RECCAP3 launched: New initiative for national greenhouse gas budgets
14 Apr 2025
As part of RECCAP3, the "Global Carbon Project" is developing detailed national greenhouse gas budgets. The goal is to better quantify regional sources and sinks – a crucial step toward effective climate policy.
As human-induced climate change intensifies, there is a growing demand for more comprehensive greenhouse gas intelligence to support the development and implementation of mitigation policies. Building on two successful first phases, the Global Carbon Project (GCP) is now developing phase 3 of the Regional Carbon Cycle Assessment and Processes project (RECCAP3).
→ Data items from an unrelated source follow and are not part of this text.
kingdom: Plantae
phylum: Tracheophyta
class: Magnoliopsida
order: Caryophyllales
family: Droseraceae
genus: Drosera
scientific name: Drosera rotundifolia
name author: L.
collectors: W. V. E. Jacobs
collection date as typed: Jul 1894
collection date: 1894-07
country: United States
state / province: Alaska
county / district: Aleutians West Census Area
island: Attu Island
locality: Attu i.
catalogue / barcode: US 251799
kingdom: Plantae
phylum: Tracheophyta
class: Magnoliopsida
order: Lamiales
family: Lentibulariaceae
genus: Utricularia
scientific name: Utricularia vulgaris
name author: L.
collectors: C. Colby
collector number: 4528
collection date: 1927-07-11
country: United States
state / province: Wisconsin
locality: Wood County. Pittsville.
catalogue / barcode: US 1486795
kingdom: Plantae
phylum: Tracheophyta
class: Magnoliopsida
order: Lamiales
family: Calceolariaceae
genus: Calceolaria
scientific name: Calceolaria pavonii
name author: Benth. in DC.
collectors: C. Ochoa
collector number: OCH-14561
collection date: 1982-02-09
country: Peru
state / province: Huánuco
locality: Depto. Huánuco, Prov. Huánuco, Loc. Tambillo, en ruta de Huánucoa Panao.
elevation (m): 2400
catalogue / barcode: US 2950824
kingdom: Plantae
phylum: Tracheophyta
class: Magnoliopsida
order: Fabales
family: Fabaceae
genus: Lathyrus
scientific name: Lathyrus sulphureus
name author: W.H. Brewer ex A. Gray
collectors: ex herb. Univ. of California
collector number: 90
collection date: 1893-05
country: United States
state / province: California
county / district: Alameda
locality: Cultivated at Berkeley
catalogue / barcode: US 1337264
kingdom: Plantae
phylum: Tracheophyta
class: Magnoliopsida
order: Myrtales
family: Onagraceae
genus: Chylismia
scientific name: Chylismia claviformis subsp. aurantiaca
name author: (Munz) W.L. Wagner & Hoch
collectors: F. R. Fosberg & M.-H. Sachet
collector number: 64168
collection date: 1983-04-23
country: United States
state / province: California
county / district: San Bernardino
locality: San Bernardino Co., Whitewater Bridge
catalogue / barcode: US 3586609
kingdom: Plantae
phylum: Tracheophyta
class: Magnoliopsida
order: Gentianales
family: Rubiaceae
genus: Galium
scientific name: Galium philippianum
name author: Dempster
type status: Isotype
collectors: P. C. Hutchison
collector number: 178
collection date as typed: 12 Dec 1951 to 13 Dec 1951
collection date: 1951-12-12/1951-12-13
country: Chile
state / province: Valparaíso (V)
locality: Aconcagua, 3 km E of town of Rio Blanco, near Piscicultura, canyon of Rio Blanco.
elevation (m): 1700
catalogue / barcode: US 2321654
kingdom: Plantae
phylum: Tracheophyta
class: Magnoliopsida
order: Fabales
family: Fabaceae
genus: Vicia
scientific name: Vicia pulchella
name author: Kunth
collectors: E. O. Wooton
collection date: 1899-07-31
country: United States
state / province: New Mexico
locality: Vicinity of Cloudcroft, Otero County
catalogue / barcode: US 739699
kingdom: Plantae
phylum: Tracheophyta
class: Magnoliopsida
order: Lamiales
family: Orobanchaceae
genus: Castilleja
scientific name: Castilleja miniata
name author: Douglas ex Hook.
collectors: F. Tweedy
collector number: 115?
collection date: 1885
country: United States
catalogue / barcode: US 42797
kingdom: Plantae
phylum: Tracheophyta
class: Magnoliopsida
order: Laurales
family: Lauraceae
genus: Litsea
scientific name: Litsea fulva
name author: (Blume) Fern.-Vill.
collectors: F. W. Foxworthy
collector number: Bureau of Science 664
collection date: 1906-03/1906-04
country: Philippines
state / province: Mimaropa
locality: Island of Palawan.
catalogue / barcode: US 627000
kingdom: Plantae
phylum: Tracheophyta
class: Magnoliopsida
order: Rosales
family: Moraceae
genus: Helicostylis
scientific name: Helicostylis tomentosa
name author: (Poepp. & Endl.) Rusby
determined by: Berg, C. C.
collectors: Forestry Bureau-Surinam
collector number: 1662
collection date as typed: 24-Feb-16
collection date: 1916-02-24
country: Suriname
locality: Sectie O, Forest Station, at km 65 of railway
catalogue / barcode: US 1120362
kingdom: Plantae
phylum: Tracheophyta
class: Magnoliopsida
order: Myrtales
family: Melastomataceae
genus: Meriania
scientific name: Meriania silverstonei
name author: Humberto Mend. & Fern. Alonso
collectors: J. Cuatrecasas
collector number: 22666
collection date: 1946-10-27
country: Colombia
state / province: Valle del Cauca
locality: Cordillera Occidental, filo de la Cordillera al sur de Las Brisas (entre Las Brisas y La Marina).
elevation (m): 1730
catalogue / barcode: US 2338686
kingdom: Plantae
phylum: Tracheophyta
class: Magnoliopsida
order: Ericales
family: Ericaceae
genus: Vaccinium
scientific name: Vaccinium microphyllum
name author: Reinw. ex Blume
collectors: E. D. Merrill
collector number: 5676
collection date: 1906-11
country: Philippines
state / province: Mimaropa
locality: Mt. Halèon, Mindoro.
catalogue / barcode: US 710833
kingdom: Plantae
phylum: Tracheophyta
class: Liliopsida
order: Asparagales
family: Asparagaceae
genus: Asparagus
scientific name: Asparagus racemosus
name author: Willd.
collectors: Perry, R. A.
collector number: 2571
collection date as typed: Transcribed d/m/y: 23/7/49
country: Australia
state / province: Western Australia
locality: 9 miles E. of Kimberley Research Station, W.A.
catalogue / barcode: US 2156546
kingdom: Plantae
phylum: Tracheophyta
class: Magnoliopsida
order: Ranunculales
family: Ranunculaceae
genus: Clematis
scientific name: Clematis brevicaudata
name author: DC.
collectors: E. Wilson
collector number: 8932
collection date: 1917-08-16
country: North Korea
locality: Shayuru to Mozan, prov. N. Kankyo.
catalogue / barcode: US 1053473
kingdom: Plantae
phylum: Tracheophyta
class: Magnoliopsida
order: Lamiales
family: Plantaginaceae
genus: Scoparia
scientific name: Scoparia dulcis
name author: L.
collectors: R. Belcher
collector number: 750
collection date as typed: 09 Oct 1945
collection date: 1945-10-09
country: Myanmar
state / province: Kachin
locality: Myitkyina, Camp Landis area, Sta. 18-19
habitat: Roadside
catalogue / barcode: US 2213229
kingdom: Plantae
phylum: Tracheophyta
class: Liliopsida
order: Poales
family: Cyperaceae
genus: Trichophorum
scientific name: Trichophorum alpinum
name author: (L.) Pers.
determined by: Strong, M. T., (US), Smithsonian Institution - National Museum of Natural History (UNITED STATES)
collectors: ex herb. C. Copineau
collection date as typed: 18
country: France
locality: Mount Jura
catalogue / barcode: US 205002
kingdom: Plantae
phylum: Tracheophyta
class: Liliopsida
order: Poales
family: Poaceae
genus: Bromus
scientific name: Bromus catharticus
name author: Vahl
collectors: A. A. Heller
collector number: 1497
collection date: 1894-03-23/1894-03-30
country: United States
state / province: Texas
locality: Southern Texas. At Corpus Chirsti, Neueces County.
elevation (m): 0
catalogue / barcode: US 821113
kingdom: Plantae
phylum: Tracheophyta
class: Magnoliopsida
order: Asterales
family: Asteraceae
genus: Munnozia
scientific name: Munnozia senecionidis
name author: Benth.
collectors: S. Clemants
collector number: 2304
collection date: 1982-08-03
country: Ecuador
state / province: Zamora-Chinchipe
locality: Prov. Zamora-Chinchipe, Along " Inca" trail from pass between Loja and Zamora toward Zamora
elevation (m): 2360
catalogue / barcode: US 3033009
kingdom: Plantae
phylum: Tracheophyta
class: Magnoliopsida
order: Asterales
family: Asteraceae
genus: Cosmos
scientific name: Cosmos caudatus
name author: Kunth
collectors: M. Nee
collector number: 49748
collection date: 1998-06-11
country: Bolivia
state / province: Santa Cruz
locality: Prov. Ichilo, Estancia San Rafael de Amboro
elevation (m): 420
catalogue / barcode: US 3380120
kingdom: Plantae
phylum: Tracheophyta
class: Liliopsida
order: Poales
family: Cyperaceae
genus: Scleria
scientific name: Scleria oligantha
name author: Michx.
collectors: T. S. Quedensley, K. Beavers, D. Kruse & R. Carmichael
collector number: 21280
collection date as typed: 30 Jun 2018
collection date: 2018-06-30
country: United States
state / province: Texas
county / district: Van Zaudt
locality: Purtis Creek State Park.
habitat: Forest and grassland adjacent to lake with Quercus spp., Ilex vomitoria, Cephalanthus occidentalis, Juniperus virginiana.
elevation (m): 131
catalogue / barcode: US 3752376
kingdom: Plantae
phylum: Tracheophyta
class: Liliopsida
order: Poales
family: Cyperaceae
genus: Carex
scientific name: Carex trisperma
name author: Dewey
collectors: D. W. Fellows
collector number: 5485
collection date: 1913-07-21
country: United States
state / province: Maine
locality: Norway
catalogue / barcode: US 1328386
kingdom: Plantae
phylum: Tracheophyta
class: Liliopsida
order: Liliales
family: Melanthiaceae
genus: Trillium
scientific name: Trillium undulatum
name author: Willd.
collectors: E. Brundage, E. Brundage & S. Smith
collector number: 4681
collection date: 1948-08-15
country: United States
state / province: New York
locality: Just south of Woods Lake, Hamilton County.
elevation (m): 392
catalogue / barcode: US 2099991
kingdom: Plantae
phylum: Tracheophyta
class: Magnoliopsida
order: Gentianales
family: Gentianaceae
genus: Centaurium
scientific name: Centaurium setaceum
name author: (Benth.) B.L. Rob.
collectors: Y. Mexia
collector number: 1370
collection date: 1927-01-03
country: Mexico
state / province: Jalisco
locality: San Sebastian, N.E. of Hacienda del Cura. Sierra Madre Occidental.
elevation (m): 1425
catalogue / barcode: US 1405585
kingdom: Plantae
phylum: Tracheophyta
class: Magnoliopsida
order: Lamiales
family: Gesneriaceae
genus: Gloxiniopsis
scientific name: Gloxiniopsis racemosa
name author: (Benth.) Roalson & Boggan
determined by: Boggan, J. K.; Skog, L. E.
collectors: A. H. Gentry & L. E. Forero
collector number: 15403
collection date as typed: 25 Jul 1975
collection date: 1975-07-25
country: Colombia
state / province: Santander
A perspectives paper published in National Science Review and co-authored by LMU’s Julia Pongratz outlines the project.
Globally, comprehensive GHG budgets with the skill and detail to separate natural and anthropogenic GHG sources and sinks have played a critical role in supporting the development of global decarbonization pathways. LMU scientists have a leading role in these annual global carbon budgets (more information here).
Now, this type of comprehensive greenhouse gas budget is required at the national scale, where climate and energy policies are implemented. RECCAP, which previously focused on large, regional budgets, strives to progressively move to providing complete greenhouse gas budgets at country level. In comparison to the global budgets, which aim to deliver systematic, harmonized estimates for all countries in the world, the national budgets under RECCAP3 can harvest a wealth of additional information available only at smaller level, like regional measurement systems and ecosystem-specific modeling.
“I expect RECCAP3 to bring particular progress in fields that are not yet of global relevance, such as coastal carbon dioxide removal through mangroves, saltmarshes and seagrass meadows.” says Julia Pongratz. Furthermore, RECCAP3’s national budgets will support resolving the discrepancies between national greenhouse gas budgets based on global modeling vs those based on country reporting. While these discrepancies have been traced back to different definitions, they cannot fully be explained for all countries (more information here). More regional expertise, modeling and observational data could bring breakthroughs and thus facilitate progress towards climate neutrality.